Makinde London is the beneficiary of something that most basketball players dream about and pray for, but never receive. As a 6'1" freshman in high school, London was a decent player but not really on the radar of the major programs in the nation. Then he grew eight inches. After playing as a guard for the start of his high school career, London suddenly became a player who could handle the ball and shoot but had the body of a big. He also doesn't struggle for jumping ability.

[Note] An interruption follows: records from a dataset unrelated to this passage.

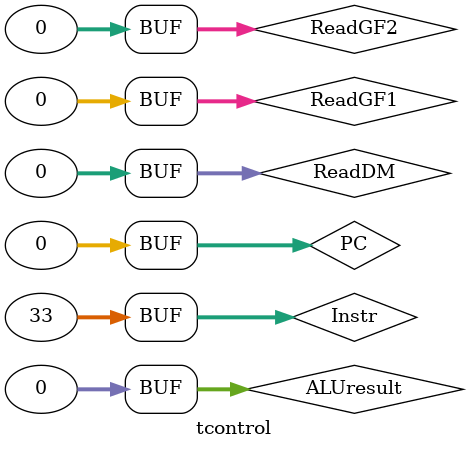
<source format=v>
`timescale 1ns / 1ps


module tcontrol;

	// Inputs
	reg [31:0] Instr;
	reg [31:0] PC;
	reg [31:0] ReadGF1;
	reg [31:0] ReadGF2;
	reg [31:0] ReadDM;
	reg [31:0] ALUresult;

	// Outputs
	wire Jumpsign;
	wire [31:0] JumpAddr;
	wire WEgf;
	wire [4:0] WriteGFadd;
	wire [31:0] WriteGFdata;
	wire [4:0] readGFadd1;
	wire [4:0] readGFadd2;
	wire WEdm;
	wire [31:0] WriteDMadd;
	wire [31:0] WriteDMdata;
	wire [31:0] readDMadd;
	wire [3:0] ALUopcode;
	wire [31:0] ALUinput1;
	wire [31:0] ALUinput2;

	// Instantiate the Unit Under Test (UUT)
	control uut (
		.Instr(Instr), 
		.PC(PC), 
		.ReadGF1(ReadGF1), 
		.ReadGF2(ReadGF2), 
		.ReadDM(ReadDM), 
		.ALUresult(ALUresult), 
		.Jumpsign(Jumpsign), 
		.JumpAddr(JumpAddr), 
		.WEgf(WEgf), 
		.WriteGFadd(WriteGFadd), 
		.WriteGFdata(WriteGFdata), 
		.readGFadd1(readGFadd1), 
		.readGFadd2(readGFadd2), 
		.WEdm(WEdm), 
		.WriteDMadd(WriteDMadd), 
		.WriteDMdata(WriteDMdata), 
		.readDMadd(readDMadd), 
		.ALUopcode(ALUopcode), 
		.ALUinput1(ALUinput1), 
		.ALUinput2(ALUinput2)
	);

	initial begin
		// Initialize Inputs
		Instr = 0;
		PC = 0;
		ReadGF1 = 0;
		ReadGF2 = 0;
		ReadDM = 0;
		ALUresult = 0;

		// Wait 100 ns for global reset to finish
		#100;
		Instr = 32'b100001;
        
		// Add stimulus here

	end
      
endmodule


</source>
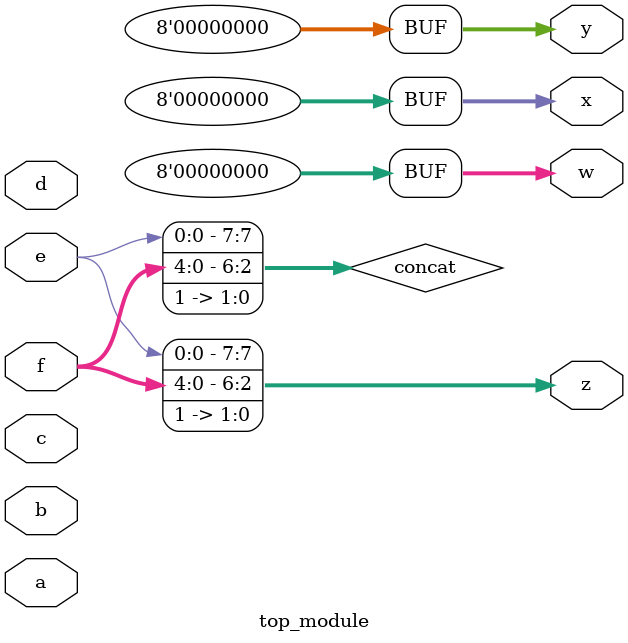
<source format=sv>
module top_module (
    input [4:0] a,
    input [4:0] b,
    input [4:0] c,
    input [4:0] d,
    input [4:0] e,
    input [4:0] f,
    output [7:0] w,
    output [7:0] x,
    output [7:0] y,
    output [7:0] z
);

    wire [7:0] concat;

    assign concat = {a, b, c, d, e, f, 2'b11};

    assign {w, x, y, z} = concat;

endmodule

</source>
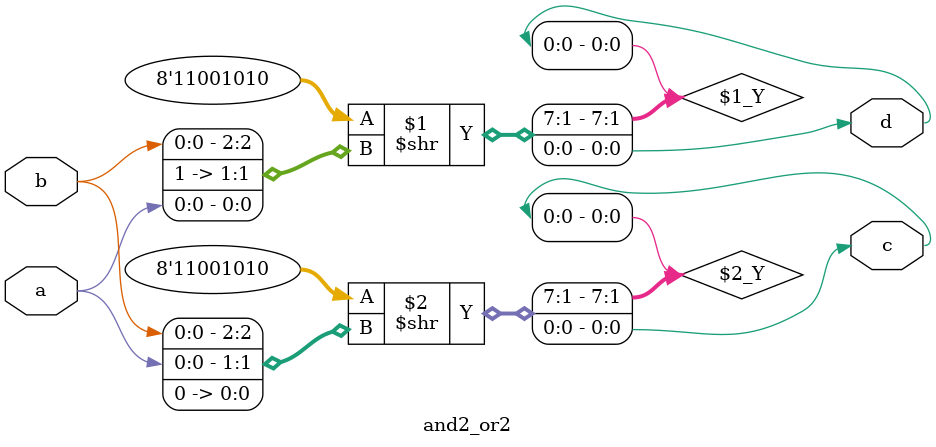
<source format=v>
/* Generated by Yosys 0.17+76 (git sha1 035496b50, gcc 9.1.0 -fPIC -Os) */

(* top =  1  *)
(* src = "./rtl/and2_or2/and2_or2.v:8.1-22.10" *)
module and2_or2(a, b, c, d);
  (* src = "./rtl/and2_or2/and2_or2.v:14.12-14.13" *)
  input a;
  wire a;
  (* src = "./rtl/and2_or2/and2_or2.v:15.12-15.13" *)
  input b;
  wire b;
  (* src = "./rtl/and2_or2/and2_or2.v:16.13-16.14" *)
  output c;
  wire c;
  (* src = "./rtl/and2_or2/and2_or2.v:17.13-17.14" *)
  output d;
  wire d;
  assign d = 8'hca >> { b, 1'h1, a };
  assign c = 8'hca >> { b, a, 1'h0 };
endmodule

</source>
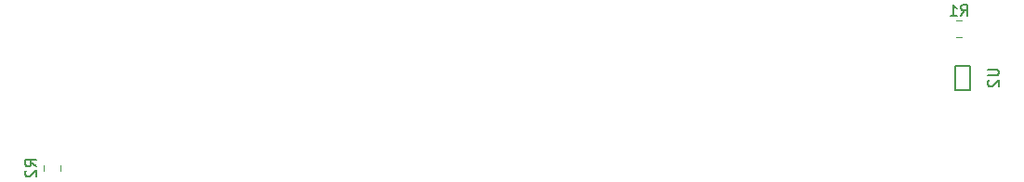
<source format=gbr>
G04 #@! TF.GenerationSoftware,KiCad,Pcbnew,(5.1.8)-1*
G04 #@! TF.CreationDate,2022-02-21T20:21:33+03:00*
G04 #@! TF.ProjectId,template,74656d70-6c61-4746-952e-6b696361645f,rev?*
G04 #@! TF.SameCoordinates,Original*
G04 #@! TF.FileFunction,Legend,Bot*
G04 #@! TF.FilePolarity,Positive*
%FSLAX46Y46*%
G04 Gerber Fmt 4.6, Leading zero omitted, Abs format (unit mm)*
G04 Created by KiCad (PCBNEW (5.1.8)-1) date 2022-02-21 20:21:33*
%MOMM*%
%LPD*%
G01*
G04 APERTURE LIST*
%ADD10C,0.120000*%
%ADD11C,0.150000*%
G04 APERTURE END LIST*
D10*
X28675000Y-53567064D02*
X28675000Y-53112936D01*
X27205000Y-53567064D02*
X27205000Y-53112936D01*
X110717064Y-41375000D02*
X110262936Y-41375000D01*
X110717064Y-39905000D02*
X110262936Y-39905000D01*
D11*
X111490000Y-43997500D02*
X110140000Y-43997500D01*
X111490000Y-46247500D02*
X111490000Y-43997500D01*
X110140000Y-46247500D02*
X111490000Y-46247500D01*
X110140000Y-43997500D02*
X110140000Y-46247500D01*
X26487380Y-53173333D02*
X26011190Y-52840000D01*
X26487380Y-52601904D02*
X25487380Y-52601904D01*
X25487380Y-52982857D01*
X25535000Y-53078095D01*
X25582619Y-53125714D01*
X25677857Y-53173333D01*
X25820714Y-53173333D01*
X25915952Y-53125714D01*
X25963571Y-53078095D01*
X26011190Y-52982857D01*
X26011190Y-52601904D01*
X25582619Y-53554285D02*
X25535000Y-53601904D01*
X25487380Y-53697142D01*
X25487380Y-53935238D01*
X25535000Y-54030476D01*
X25582619Y-54078095D01*
X25677857Y-54125714D01*
X25773095Y-54125714D01*
X25915952Y-54078095D01*
X26487380Y-53506666D01*
X26487380Y-54125714D01*
X110656666Y-39442380D02*
X110990000Y-38966190D01*
X111228095Y-39442380D02*
X111228095Y-38442380D01*
X110847142Y-38442380D01*
X110751904Y-38490000D01*
X110704285Y-38537619D01*
X110656666Y-38632857D01*
X110656666Y-38775714D01*
X110704285Y-38870952D01*
X110751904Y-38918571D01*
X110847142Y-38966190D01*
X111228095Y-38966190D01*
X109704285Y-39442380D02*
X110275714Y-39442380D01*
X109990000Y-39442380D02*
X109990000Y-38442380D01*
X110085238Y-38585238D01*
X110180476Y-38680476D01*
X110275714Y-38728095D01*
X113117380Y-44323095D02*
X113926904Y-44323095D01*
X114022142Y-44370714D01*
X114069761Y-44418333D01*
X114117380Y-44513571D01*
X114117380Y-44704047D01*
X114069761Y-44799285D01*
X114022142Y-44846904D01*
X113926904Y-44894523D01*
X113117380Y-44894523D01*
X113212619Y-45323095D02*
X113165000Y-45370714D01*
X113117380Y-45465952D01*
X113117380Y-45704047D01*
X113165000Y-45799285D01*
X113212619Y-45846904D01*
X113307857Y-45894523D01*
X113403095Y-45894523D01*
X113545952Y-45846904D01*
X114117380Y-45275476D01*
X114117380Y-45894523D01*
M02*

</source>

Well, kind of in the body of a big. Now standing 6-10, London still only weighs 210 pounds. Not a star for Montverde Academy, London put up a .441/.380/.741 shooting line for a team that went 28-0. London is an extremely developed shooter for a big man and can still run and move with the agility of a guard. For comparison, London weighs in at four pounds less than Georgetown's star guard Devauntes Smith-Rivera. Whether or not Makinde's slight frame can stand up to a season full of Division One beating will become one of the major questions of the Xavier season.

Best case scenario:

A stretch four who can set the high screen and linger 21 feet from the basket must be the kind of thing Coach Mack creates when he plays NBA 2k15. Anyone who remembers Kenny Frease standing, usually befuddled, out near the top of key will be excited at the thought of someone who can shoot the ball being out there. London fits that bill and, with his ability to move, can get free to fire away. Creating even more slashing lines for Xavier's plethora of skilled guards would, in turn, lead to even more pick and pop situations and treat Musketeer fans to the site of two 6-10 chucking it from the cheap seats. In that scenario, London could average ten plus minutes and knock in a bucket or two per game.

Worst case scenario:

The James Farr virtual redshirt. Farr played 42 minutes his freshman year and basically spent last year trying to acclimatize to the game after having burned a season of eligibility. Hopefully Coach Mack has learned from that mistake and doesn't do the same thing to Makinde London. While it's tempting to have the big man's touch and game changing shooting ability on the floor, that can't be allowed to turn into a situation that leaves London playing two minutes here, a minute there, and nothing once the Big East starts.

Most likely scenario:

Coach Mack mentioned that redshirts may occur, and it seems Makinde London could be a candidate for one of them. 210 pounds stretched across six feet and ten inches of human being doesn't leave a lot of bulk to go around. While London has to be commended for his work in the weight room, he's still rail thin. A redshirt would give him a chance to develop his body to catch up to his skill. If he does play, his shot will get him the time needed to score two or three points per game while he grabs a rebound or two. He'll also generate a lot of excitement when he's on the floor.